A herança que veio do peixe: a história de Gledson e a peixaria do pai

 A história de Gledison começa antes mesmo dele pensar em cortar peixe. Era o pai quem comandava a peixaria, lá em Itapemirim. Mais de 30 anos vendendo peixe no mesmo canto, do jeito dele: peixe fresco, limpo, e cliente sempre bem atendido. 

  Em 2011, o pai faleceu e a peixaria acabou fechando. E ficou assim, parada, por seis anos. Nesse tempo, Gledson tentou outras coisas. Trabalhou aqui, tentou ali, mas no fundo, a ideia de reabrir o negócio do pai não saía da cabeça. Em 2020, resolveu voltar aos negócios do pai.
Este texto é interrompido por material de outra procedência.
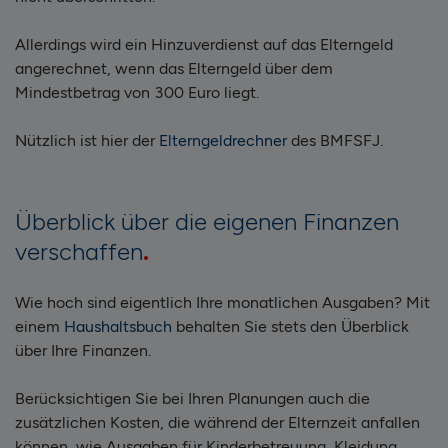
Allerdings wird ein Hinzuverdienst auf das Elterngeld
angerechnet, wenn das Elterngeld über dem
Mindestbetrag von 300 Euro liegt.
Nützlich ist hier der
Elterngeldrechner
des BMFSFJ.
Überblick über die eigenen Finanzen
verschaffen
Wie hoch sind eigentlich Ihre monatlichen Ausgaben? Mit
einem
Haushaltsbuch
behalten Sie stets den Überblick
über Ihre Finanzen.
Berücksichtigen Sie bei Ihren Planungen auch die
zusätzlichen Kosten, die während der Elternzeit anfallen
können, wie Ausgaben für Kinderbetreuung, Kleidung,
Chamou um sócio, abriu as portas e retomou. O sócio acabou saindo, cada um queria seguir um caminho diferente, mas Gledson ficou. Seguiu tocando o negócio sozinho, do mesmo jeito que o pai fazia: peixe bem limpo, cortado na medida, pronto pra panela.

  O segredo, segundo ele, está no cuidado. Não adianta só vender, tem que entregar qualidade. Peixe com cheiro, com barriga estufada ou mal cortado, ele nem pensa duas vezes: vai pro descarte. Porque o cliente que compra uma vez e se decepciona, não volta. E ele quer o contrário.

Hoje, Gledson quer ampliar a peixaria, mas sem pressa. A estrutura é simples, antiga, mas funciona. E ele segue fazendo o que aprendeu com o pai: cuidar do peixe, do freguês e da reputação.

A peixaria pode até ser pequena, mas carrega uma história grande. E isso, em negócio de peixe, vale tanto quanto o quilo do atum mais fresco do dia.